Anyone in the club know a good site for purchasing a few Nerite Snails to help clear out my BBA algae? My 2 clown loaches are eating all of my pest snails.

Thanks,

Mike Herod


----------



## AaronT (Apr 26, 2004)

www.crayfishshop.com I had a good experience with them.


----------



## milalic (Aug 26, 2005)

Also do a search for Wilma Duncan's website, she has nerites.

I believe the loaches will eat the nerites.

Pedro


----------



## TAM (Aug 21, 2005)

Here's Wilma's website.

http://www.jayscustomcomputers.com/wilma/

If you decide to order some I'd like to add to your order and help with shipping.

Tammy


----------



## AaronT (Apr 26, 2004)

I think the loaches will be okay with the nerites. The nerites seem to be too large for them to bother them.


----------



## CrownMan (Sep 12, 2005)

Thanks Aaron, Pedro and Tammy for your responses.

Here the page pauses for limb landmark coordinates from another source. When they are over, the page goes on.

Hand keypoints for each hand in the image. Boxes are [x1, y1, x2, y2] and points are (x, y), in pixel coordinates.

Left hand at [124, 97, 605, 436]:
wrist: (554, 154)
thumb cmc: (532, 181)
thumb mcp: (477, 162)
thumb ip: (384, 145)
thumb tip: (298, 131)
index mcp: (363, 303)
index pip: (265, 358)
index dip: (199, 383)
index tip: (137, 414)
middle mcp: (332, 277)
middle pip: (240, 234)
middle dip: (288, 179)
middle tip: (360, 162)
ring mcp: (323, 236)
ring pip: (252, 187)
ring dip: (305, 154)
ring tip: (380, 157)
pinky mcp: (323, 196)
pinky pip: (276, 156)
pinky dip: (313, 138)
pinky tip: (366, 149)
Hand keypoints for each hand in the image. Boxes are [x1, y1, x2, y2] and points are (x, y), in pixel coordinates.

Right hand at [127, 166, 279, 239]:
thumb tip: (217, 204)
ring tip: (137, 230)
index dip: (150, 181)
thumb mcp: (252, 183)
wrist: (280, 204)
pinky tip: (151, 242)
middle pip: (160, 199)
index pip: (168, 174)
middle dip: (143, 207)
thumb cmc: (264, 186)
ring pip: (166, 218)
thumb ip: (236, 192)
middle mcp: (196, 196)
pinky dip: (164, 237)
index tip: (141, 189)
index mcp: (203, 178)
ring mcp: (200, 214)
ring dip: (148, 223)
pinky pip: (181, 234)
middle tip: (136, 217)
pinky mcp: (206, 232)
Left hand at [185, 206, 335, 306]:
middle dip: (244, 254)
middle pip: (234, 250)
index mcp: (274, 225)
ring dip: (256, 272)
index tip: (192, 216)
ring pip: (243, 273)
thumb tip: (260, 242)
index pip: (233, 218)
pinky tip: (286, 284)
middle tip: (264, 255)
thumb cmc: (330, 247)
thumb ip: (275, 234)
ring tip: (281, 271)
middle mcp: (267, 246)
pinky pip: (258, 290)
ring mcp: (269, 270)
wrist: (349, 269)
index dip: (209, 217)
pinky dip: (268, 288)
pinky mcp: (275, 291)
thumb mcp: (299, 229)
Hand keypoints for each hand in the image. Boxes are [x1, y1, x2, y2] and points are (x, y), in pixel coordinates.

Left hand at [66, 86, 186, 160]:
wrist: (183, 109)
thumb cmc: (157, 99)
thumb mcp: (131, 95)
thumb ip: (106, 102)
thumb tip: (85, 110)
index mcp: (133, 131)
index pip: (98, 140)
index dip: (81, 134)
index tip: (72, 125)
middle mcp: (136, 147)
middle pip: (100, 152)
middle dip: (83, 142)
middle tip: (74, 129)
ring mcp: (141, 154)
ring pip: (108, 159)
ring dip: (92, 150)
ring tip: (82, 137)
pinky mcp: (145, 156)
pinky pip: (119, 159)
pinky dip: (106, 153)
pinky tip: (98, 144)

Tammy, I will probably be ordering some next week or so. I will send you a private message when I get the ordering info.

Thanks,

Mike Herod


----------



## sangpeiris (Jan 14, 2006)

AaronT said:


> I think the loaches will be okay with the nerites. The nerites seem to be too large for them to bother them.


I got mine from AzGardens. Even though they are large, the Yo-Yo and Clown Loaches managed to decimate these Snails.


----------



## CrownMan (Sep 12, 2005)

Thanks Sang. I guess I won't be putting them in with the loaches after all. I still have a couple of tanks for them though. I have heard some bad things about AZGardens. Have you had any problems with them?

Thanks,

Mike


----------



## sangpeiris (Jan 14, 2006)

CrownMan said:


> I have heard some bad things about AZGardens. Have you had any problems with them?

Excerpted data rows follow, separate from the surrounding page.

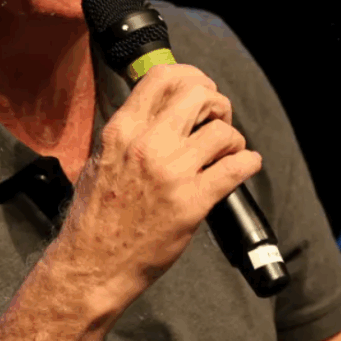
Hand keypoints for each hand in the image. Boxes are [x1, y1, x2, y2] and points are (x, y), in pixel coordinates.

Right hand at [52, 64, 262, 306]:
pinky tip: (245, 166)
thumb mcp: (100, 159)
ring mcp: (172, 172)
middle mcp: (147, 144)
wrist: (92, 265)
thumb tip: (157, 112)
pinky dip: (248, 163)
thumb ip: (128, 133)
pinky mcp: (192, 202)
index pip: (162, 77)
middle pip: (199, 95)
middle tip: (218, 120)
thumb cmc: (95, 217)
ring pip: (223, 131)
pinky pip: (236, 168)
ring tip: (228, 151)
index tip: (202, 87)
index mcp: (122, 130)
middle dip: (217, 103)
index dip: (192, 76)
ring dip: (233, 138)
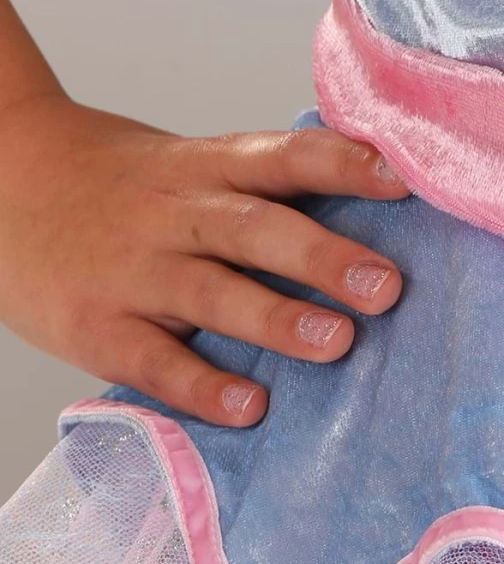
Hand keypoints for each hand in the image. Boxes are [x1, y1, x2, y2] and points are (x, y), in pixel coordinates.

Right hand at [0, 92, 409, 428]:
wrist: (8, 179)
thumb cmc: (124, 181)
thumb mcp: (192, 164)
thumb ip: (262, 187)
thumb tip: (370, 209)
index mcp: (209, 165)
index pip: (285, 156)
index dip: (344, 164)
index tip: (404, 179)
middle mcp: (178, 212)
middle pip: (255, 228)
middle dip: (323, 256)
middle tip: (387, 286)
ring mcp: (135, 270)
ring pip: (210, 292)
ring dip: (276, 319)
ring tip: (338, 342)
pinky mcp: (97, 326)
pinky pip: (154, 360)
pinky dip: (202, 385)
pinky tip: (250, 407)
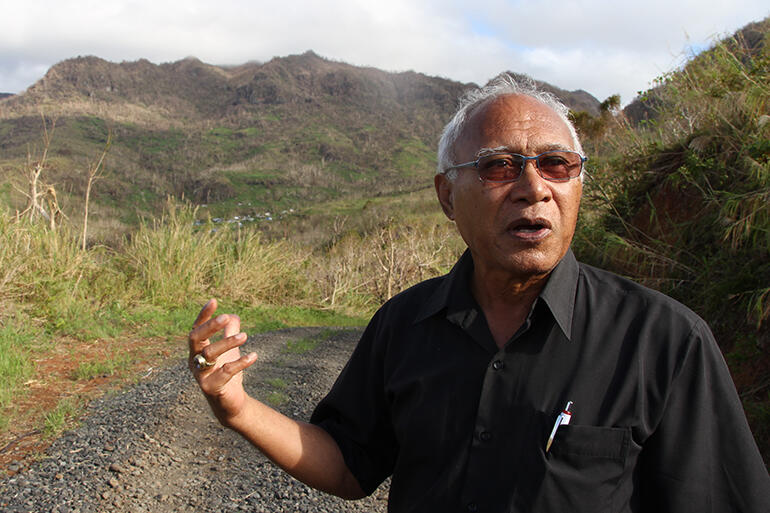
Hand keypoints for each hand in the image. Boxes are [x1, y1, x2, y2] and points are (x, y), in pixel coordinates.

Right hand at [188, 299, 256, 424]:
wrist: (230, 402)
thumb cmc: (226, 373)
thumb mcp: (229, 351)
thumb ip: (229, 333)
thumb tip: (234, 315)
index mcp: (197, 350)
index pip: (196, 328)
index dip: (203, 315)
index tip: (214, 301)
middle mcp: (195, 361)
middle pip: (196, 339)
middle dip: (210, 326)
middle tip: (225, 317)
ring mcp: (201, 375)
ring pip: (209, 354)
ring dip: (227, 342)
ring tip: (245, 335)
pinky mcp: (211, 388)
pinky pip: (224, 373)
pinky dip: (239, 363)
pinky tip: (254, 356)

Please understand everyone's experience can be different. I can only speak of my experiences and that has been neutral so far.

I've placed two orders.

On the first, I did not receive any order confirmation or shipping acknowledgement e-mail. But, the product showed up as promised on their website. The plants were in good condition and the order was complete.

On the second order, I received email cofirmations, the package showed up as promised. The package was not complete. Some items were missing and while I had selected XL upgrade on some crypts, they were the smaller version. Also, two of the three Pleco's were DOA. e-Mail AZG and they replied promptly on monday and refunded monies to correct all issues.

So, in summary, not the best order management process or pick/pack process interms of getting the order correct, but workable and I would do business with them again. Kind of the best of all evils I would say.

If someone finds a vendor that manages orders and provides customer service like newegg.com or something like that for plants etc, they should let us know.


----------



## Spar (Jun 6, 2005)

i had good success with aquariumplants.com today in terms of customer service. will know tomorrow if the order comes in correct!


----------



## Spar (Jun 6, 2005)

Spar said:


> i had good success with aquariumplants.com today in terms of customer service. will know tomorrow if the order comes in correct!


update:
got plants in yesterday. everything came in perfect. same size and # as expected. good quality. Did overnight shipping though, which is their choice. Ran $38. 2nd day was the only other method they would do at $17.

so... I would highly recommend ordering from aquariumplants.com for anyones future purchases.


----------



## CrownMan (Sep 12, 2005)

I emailed Wilma and she will sell her Olive Nerite snails at a club discount of $1.50 each and $10 shipping with a cold pack. I plan on ordering about 40 of the little buggers.

Mike


----------



## milalic (Aug 26, 2005)

When are you ordering?


----------



## CrownMan (Sep 12, 2005)

I'm probably going to order this next week. If you would like me to order some for you, no problem. Just let me know how many.

Mike


----------